Spotlight on #OwnVoices: Step Up to the Plate, Maria Singh



Step Up to  the Plate, Maria Singh by Uma Krishnaswami. Tu Books, 2017. 288 pages ISBN: 978-1600602610


During the first part of the 20th century, immigrants from India were not allowed to become citizens of the United States (the law changed in 1946).  Restrictions on immigration also meant many Indian men came alone to the California area, and a number of them, especially from the Punjabi region, married Mexican or Mexican American women. These were farming families, and many of them leased land because the law prohibited them from owning it outright.

These historical details, explained in an author’s note as well as woven into the narrative, inform important elements of Step Up to the Plate, Maria Singh.  But at the center of the story is a small-town girl in California who just wants to play ball.

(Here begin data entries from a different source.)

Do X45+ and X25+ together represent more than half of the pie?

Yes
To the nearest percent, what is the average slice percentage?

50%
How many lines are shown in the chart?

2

Softball, that is.

It’s the spring of 1945 when one of Maria Singh’s teachers announces she’s going to form a girls’ softball team. Maria worries Papi, who is more old-fashioned than her mother, won’t let her play. When he does agree, she decides to hold off on lobbying to wear shorts: she’ll save that battle for another day.

Maria and the other girls face chiding from the boys but they keep practicing and slowly become a team under Miss Newman’s guidance. Maria’s rival on the team is Elizabeth Becker, a White girl whose father owns the land Maria’s papi farms. Mr. Becker, clearly upset by the growing diversity in their small town where a number of “Mexican-Hindu”* families, as they’re called, have settled, decides to sell his land and move. Maria’s papi wants to buy the land. But because he is an immigrant from India, he can't. (*A misnomer, Maria notes, since most of the fathers are either Sikh, like her Papi, or Muslim.)

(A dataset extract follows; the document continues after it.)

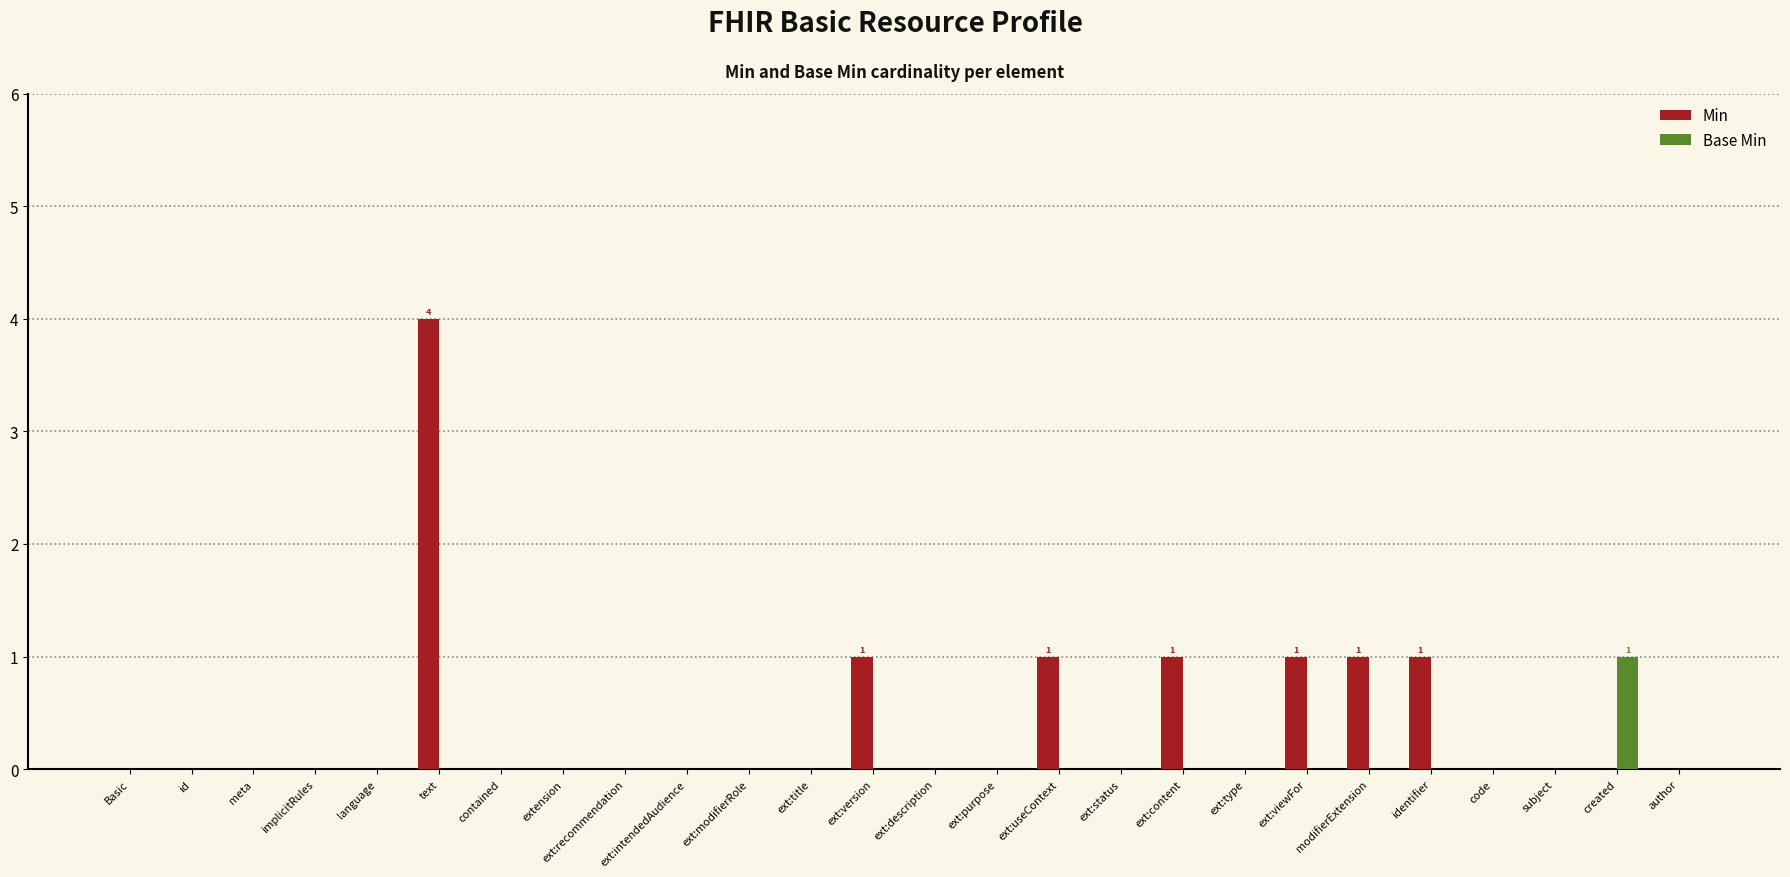

The Min series shows -2 at ext:description. True or false?

False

There’s a lot packed into this novel: racism, sexism, politics, including the struggle for Indian independence from Britain (Maria’s papi and the other Indian fathers follow the news from their homeland closely), as well as the inevitable loss experienced by a community and individual families during wartime (including among the families with immigrant fathers). Maria’s Mexican American mother and her family have been in the United States for generations; her father’s present and future are here but a piece of his heart is also with the fate of India.

All of these things matter in the bigger world of ideas and action and social justice, of course, but here they matter first and foremost because Maria cares about her family and community. All of these things impact her. At the same time, none of them change the fact that she is still a girl who wants to play ball, and author Uma Krishnaswami weaves them artfully through the story of Maria and her team.

Step Up to the Plate Maria Singh is not as blithe as Krishnaswami’s middle grade novels The Grand Plan to Fix Everything and The Problem with Being Slightly Heroic, nor is it meant to be. Like Book Uncle and Me, her terrific 2016 novel that is an homage to the love of reading and also a joyful look at political activism, it offers honesty and optimism both.